Splinter bids are an important part of any bidding system. They show 4 card support for partner’s suit and a singleton or void in the splinter suit. So which bids are splinter bids? When the opponents are silent, new suits at the minimum level are one round forces and jumps in a new suit show a strong 6+ card suit, are forcing to game and show slam interest. The next level bids are the double jumps like 3S, 4C and 4D over 1H. These are the splinter bids and they show 11+ hcp and the shortage. Do not count shape points because the shortage is explicitly shown.
In the hand shown in the next column, EW were not playing splinter bids and failed to solve the bidding problem.
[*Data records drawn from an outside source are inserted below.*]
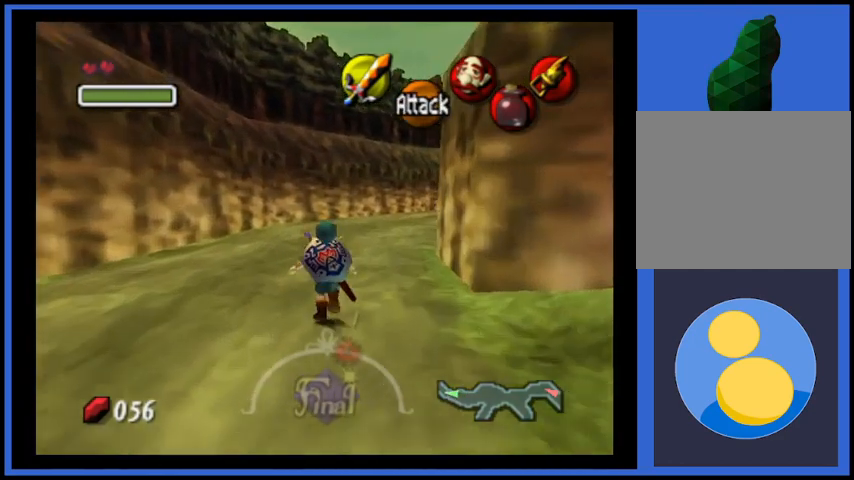
{"buttons": [], "left_stick": "up", "right_stick": "center", "events": []}
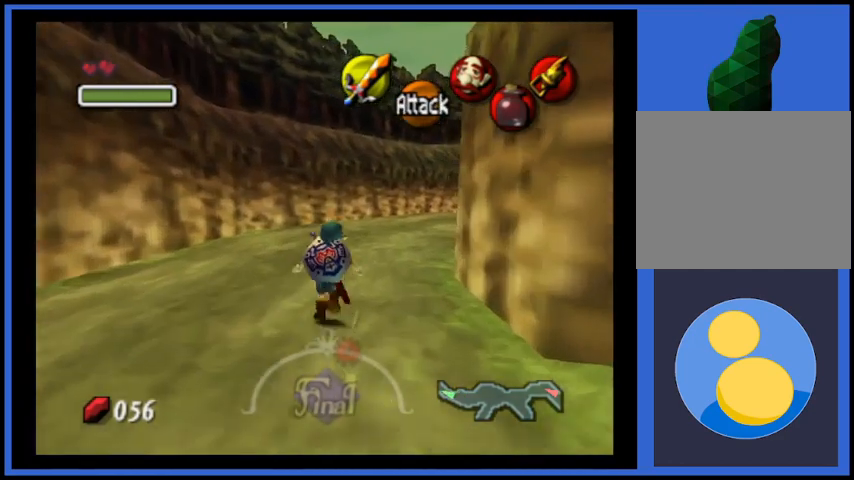
{"buttons": [], "left_stick": "up", "right_stick": "center", "events": []}
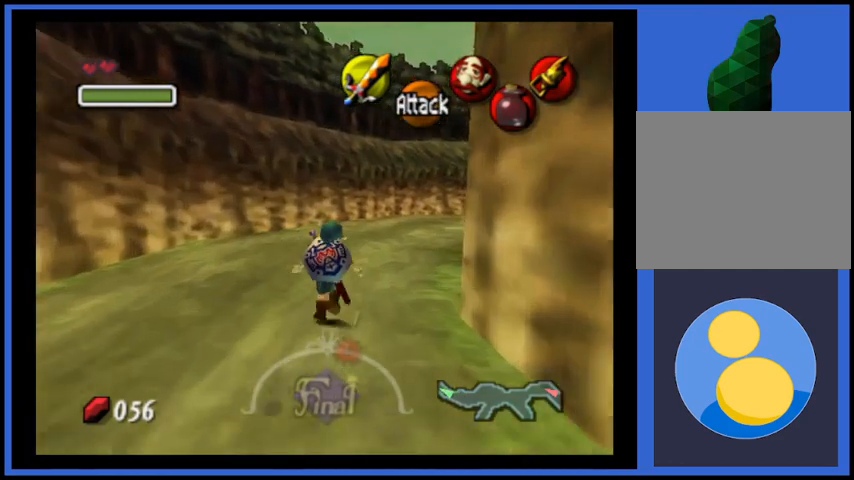
{"buttons": [], "left_stick": "up", "right_stick": "center", "events": []}
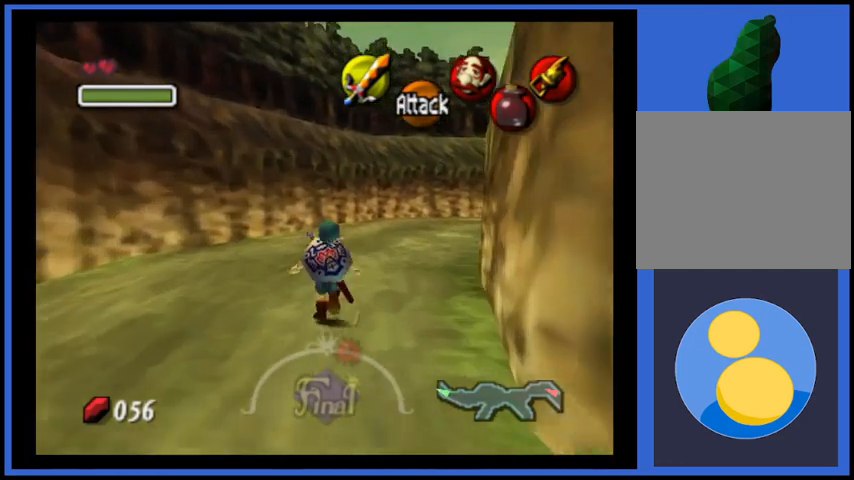
{"buttons": [], "left_stick": "up", "right_stick": "center", "events": []}
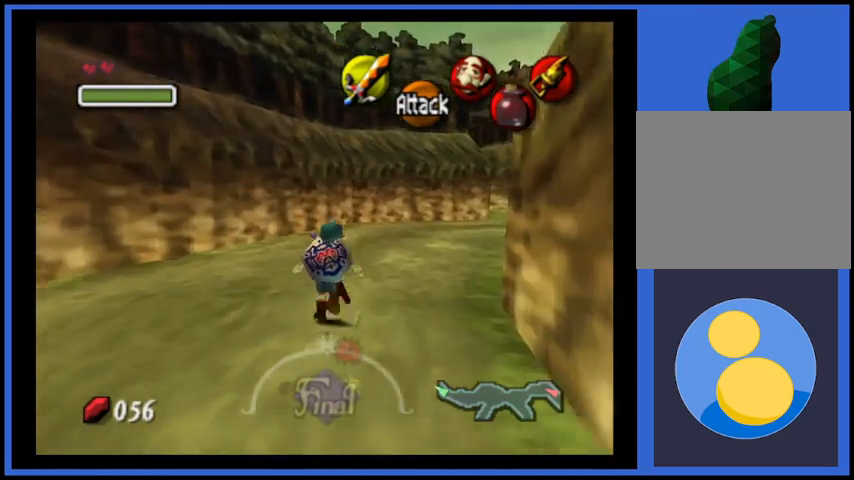
{"buttons": [], "left_stick": "up", "right_stick": "center", "events": []}
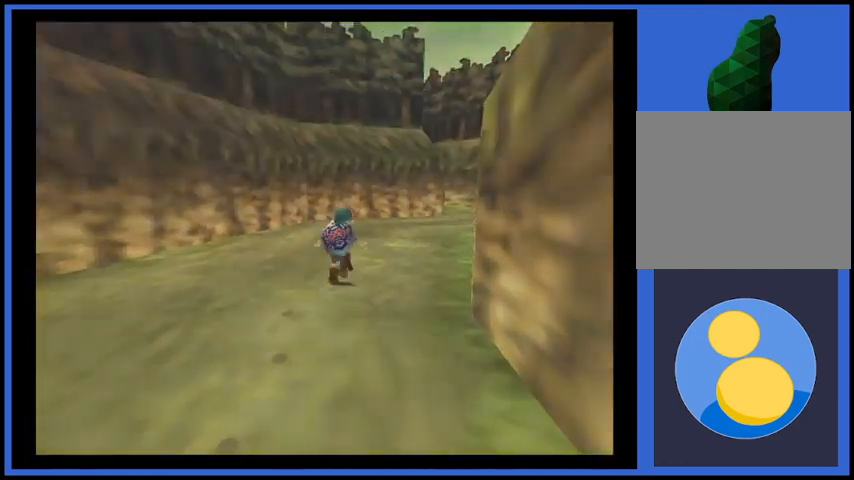
{"buttons": [], "left_stick": "center", "right_stick": "center", "events": [[209, "left_stick", "center"]]}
East made cue raise and West signed off in 4H showing a minimum. West should have cue bid 4C to suggest more than minimum since they have 12hcp + 3 shape points
East tried RKC but couldn’t find an excuse to bid the slam since there appeared to be spade losers and an empty diamond suit.
Look how a splinter bid would solve the bidding problem. Over 2S, East could bid 3C to show a club suit and force to game. Thus, 4C is not needed as a stronger bid and is treated as a splinter bid. Over 4C, West now counts two less club losers ( i. e. four losers rather than the initial six losers) and so cue bids 4D to show interest in slam. East has 14 hcp and has only shown 11+ hcp so they have a king in extra values which they have not yet shown and should cooperate in bidding a slam by either cue bidding 4S or bidding RKC. The key insight is that with a king, or more, better than the minimum that you have shown so far, you must try to avoid making a minimum bid. Experts want to have this kind of cuebid conversation about slam suitability and that is why they don’t play Gerber.